It's EXACTLY the same attitude, sense of style & pride in appearance her e in Albania too. (it's also true for me that the women's style is a little too 1980s OTT!)
Have you read Rose Tremain's "the Road Home" fictional but captures an East European's situ as an immignrnt in Britain really well too. I must read Bluebird. Sounds right up my street.
Muddling - there is something about looking good and having your dignity intact!
WDA - It is tough. They often look like they have a lot more money than they do - and they are GENIUS at making,adapting, borrowing, sharing, altering to ensure that they are always right on trend!
Paradise - I've been trying to remember that book all day. I LOVED it, really enjoyed it. Read a lot of her other books and never liked them as much. Do read Bluebird, it is a wonderful book, well written and very perceptive!
It used to amuse us, in Zambia, how the locals would polish their shoes. Every day they would have shiny black footwear, sparkling despite the heat and the dust. We Brits accepted the dirt and rolled up as scruffs ... that was, until our maid was so embarrassed by us that she insisted on regularly polishing our shoes.
We have never looked so smart before or since! Yet the Zambians took pride in their appearance at all times.
Very good post - and yes, it does say a lot about the British. I was going to recommend the Road Home too! Also Two Caravans by Marina Lewycka is an excellent novel about immigrants in the UK.
Sorry to do this to you (I'm not really), but I've tagged you over at mine.
http://goonerjamie.blogspot.com/2010/03/photo-meme-of-mystery.html
Yes, it's all deeply unpleasant if you ask me. There is always so much voyeurism on the part of the more fortunate when it comes to war and disaster.
We want to help the 'victims'. And then we feel hard done by if they don't or won't act the part.
very true, not just of the British I would add. I think wherever there is "charity" you'll get people expecting the victim, who has to be eternally grateful and looking up to their "saviour". Plus people make such vast generalisations - it's human nature I know, for instance I've often had to explain that not all refugees from Africa will get on with one another because actually, their countries may be at war (which is why they left!). Refugees are so often seen as one homogenic group, makes life easier for us, but very difficult for refugees who are above all individuals.
I do agree (especially about anti-daily mail rants), but I also wonder if there is an element in the "British" reaction of having had to make tough choices about where their hard-earned money was going to go, and deciding that the people who really needed it were the "poor" refugees, then feeling (when given the outward impression that the refugees were fine) that their money would have been better spent somewhere else (perhaps on Cartside's Africans).
Sitting here and now, we know that wasn't the truth and those Bosnians needed our/their help more than words can say, but I can understand the need to feel that the money is really doing something.

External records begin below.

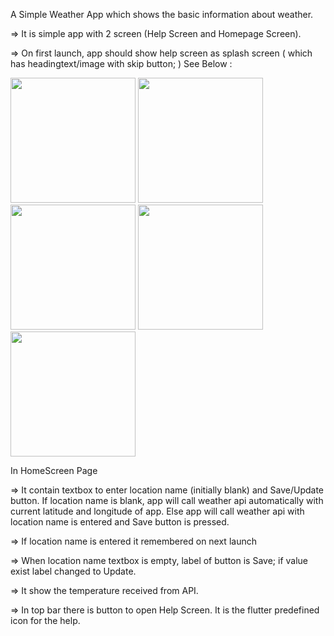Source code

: A Simple Weather App which shows the basic information about weather.

=> It is simple app with 2 screen (Help Screen and Homepage Screen).

=> On first launch, app should show help screen as splash screen ( which has headingtext/image with skip button; ) See Below :

<img src = "https://github.com/UkeshThapaliya/WeatherApp/assets/103941519/9d6051cf-5a7a-4a8d-bc46-e5886f49d88d" width= "200"/>
<img src = "https://github.com/UkeshThapaliya/WeatherApp/assets/103941519/4799bb60-7fc3-4647-b5fa-db3bef7b6feb" width= "200"/>
<img src = "https://github.com/UkeshThapaliya/WeatherApp/assets/103941519/78dac7a6-e5de-4d62-af2a-cc8f868ffa4e" width= "200"/>
<img src = "https://github.com/UkeshThapaliya/WeatherApp/assets/103941519/bd0e2e8a-ad8e-46fc-a3bd-454d31c4b67a" width= "200"/>
<img src = "https://github.com/UkeshThapaliya/WeatherApp/assets/103941519/dc5e9187-0e05-4952-a735-a3ae0b9f55cf" width= "200"/>

In HomeScreen Page

=> It contain textbox to enter location name (initially blank) and Save/Update button.
If location name is blank, app will call weather api automatically with current latitude and longitude of app.
Else app will call weather api with location name is entered and Save button is pressed.

=> If location name is entered it remembered on next launch

=> When location name textbox is empty, label of button is Save; if value exist label changed to Update.

=> It show the temperature received from API.

=> In top bar there is button to open Help Screen.  It is the flutter predefined icon for the help.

If you're desperate to help, you want to really feel that you are helping.
Might it not be a lack of understanding, rather than a "charitable" need to look down on others?
I probably haven't expressed that very well, but hopefully you'll get what I mean.

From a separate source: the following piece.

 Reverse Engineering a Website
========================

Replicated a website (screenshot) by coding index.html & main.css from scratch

ps what about Rose Tremain's Music and Silence? I loved it... (although the Road Home was still better)
Great post, which I found very interesting and I'm looking forward to searching out a few of these book recommendations.
CW - we are total scruffs in comparison to most of the rest of the world aren't we!
NVG - Haven't read that, will have to go and have a look. Thanks.
GJ - I'll get my revenge. Don't you worry.
Gappy - It is a tough one to deal with the voyeurism issue.
Cartside - good point. Refugees do tend to all be seen as one and the same.
Plan B - I see your point, but refugees have left everything behind, whether they are dressed up or not. I hate that they need to leave behind their identity and dignity too in order to 'qualify' as what we expect refugees to be.
PS - I just couldn't get into Music and Silence. Much preferred the Road Home which I thought was brilliant.
Alice - there are a lot of book recommendations.When will we ever get the time to read them?
Thank you for this great post!!!!! It brought tears to my eyes.